Integrated energy company ENGIE partnered with Hitachi Europe Ltd. and Mitsubishi Motors to explore the potential of electric vehicles for the optimisation of building and grid energy management

For this collaboration, Hitachi provided its V2X charger, which enabled bi-directional charging between the electric car battery and the building or electricity grid. It is also supplied the technology enabling the integration of energy between the vehicle and the building, and the vehicle and the grid.

ENGIE created a Smart Building by connecting the battery inside the electric car via a V2X Charger to the building’s energy supply system and integrated it with the solar panels within the smart grid.

Mitsubishi Motors provided its Outlander PHEV SUV to act as an energy storage center that the building power systems utilised to access a stable supply of renewable energy.

Hitachi’s innovative vehicle-to-everything (V2X) charger was linked to ENGIE’s office building in the city of Zaandam in The Netherlands.
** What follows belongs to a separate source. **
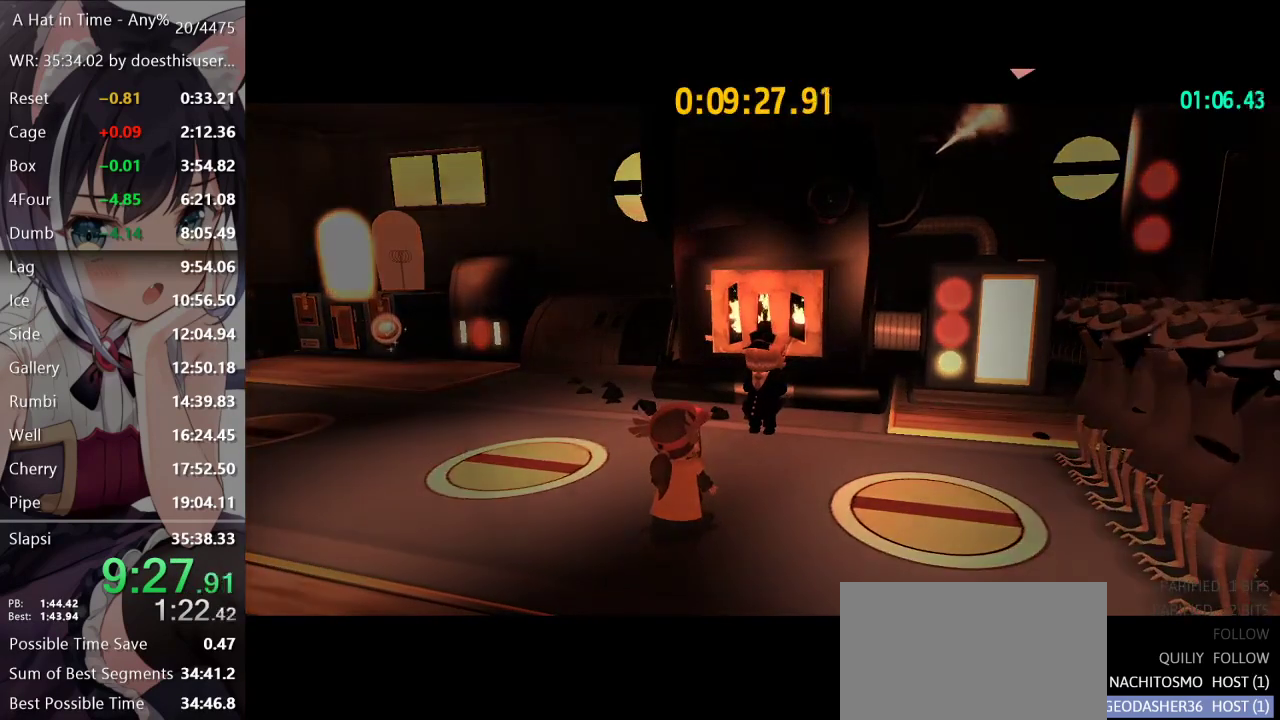
{"buttons": [], "left_stick": "center", "right_stick": "center", "events": []}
A V2X charger enables an electric vehicle (EV) to charge from the grid, as well as to discharge energy to meet supply demand on the grid.

The V2X was connected to the building’s energy supply systems, the main grid and the onsite solar panels. This integration allowed the excess solar energy generated to be stored in the battery of the electric car. This energy could then be discharged back into the grid when appropriate.

In this way, the car battery acts as an energy storage source, as well as an emergency power supply, providing the energy to meet the building’s requirements during low solar energy generation, or when ENGIE wanted to avoid high tariffs on the main grid during peak periods.

The three partners claim that, in the future, vehicle-to-building technology will help companies reduce their energy costs and carbon emissions through improved energy management.

Mark Senten, Head of Services for ENGIE Middle East, South & Central Asia and Turkey, commented, “This project provides a powerful demonstration of the outstanding effectiveness of energy storage technology. Smart energy technologies will increasingly help cities to breathe by reducing their carbon-intensive peak energy use and will improve the resilience of their energy systems. In the GCC, where urbanisation is expected to rise to 90 per cent by 2050, these technologies are key to sustaining livability.”

For the next stage of the project, the consortium will examine how EVs, renewable energy and Building Energy Management Systems (BEMS) can work together to enable buildings to become energy-neutral. This leads to intelligent and more efficient micro-grids that can interact with BEMS.